— Excerpt provided —
+++

I think SHA-2 should be "minor weakness discovered" (if not outright "unbroken"), not "weakened".
At the onset of the SHA-3 competition, everyone was nervous about SHA-2: it appeared as though a good attack was inevitable, what with the cryptanalytic attacks on SHA-1.
But as the competition went on, things got calmer. The attacks against SHA-2 that were so expected simply weren't coming[1]. And so now the status quo is that SHA-2 seems pretty darn safe, and the real focus of the SHA-3 competition shifted towards not necessarily having a direct replacement for SHA-2, in the sense of performance, but instead having a design that was sufficiently different to not allow SHA-2 attacks to apply to it. And Keccak is just that: quite different.
Anyway, my point is that SHA-2 is mislabeled. Honestly, I think cryptographers recommend it the most out of any of the hash functions currently; SHA-3's software performance is rather... lacking.
[1] Some may argue that this is because cryptographers were focused on the SHA-3 candidates, but I'm not so sure
The attacks are on reduced-round versions of SHA-256 and SHA-512. Those do not describe any attacks faster than (dumb) brute force against SHA-256 or SHA-512.

+++

— Your task —
Render this sentence from the SHA-2 comment above into German: "The attacks are on reduced-round versions of SHA-256 and SHA-512."

— Data extract —
+++

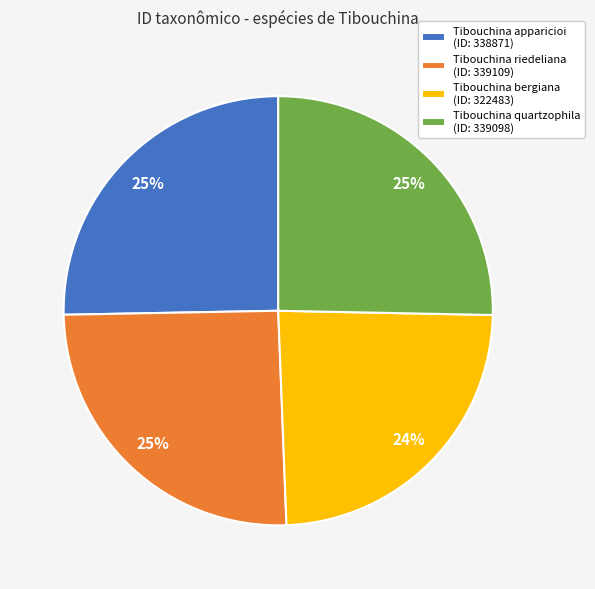

What percentage is the Tibouchina quartzophila slice, to the nearest percent?

25%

+++

— Solution for this problem —
Die Angriffe richten sich gegen Versionen von SHA-256 und SHA-512 mit reduzierter Rundenzahl.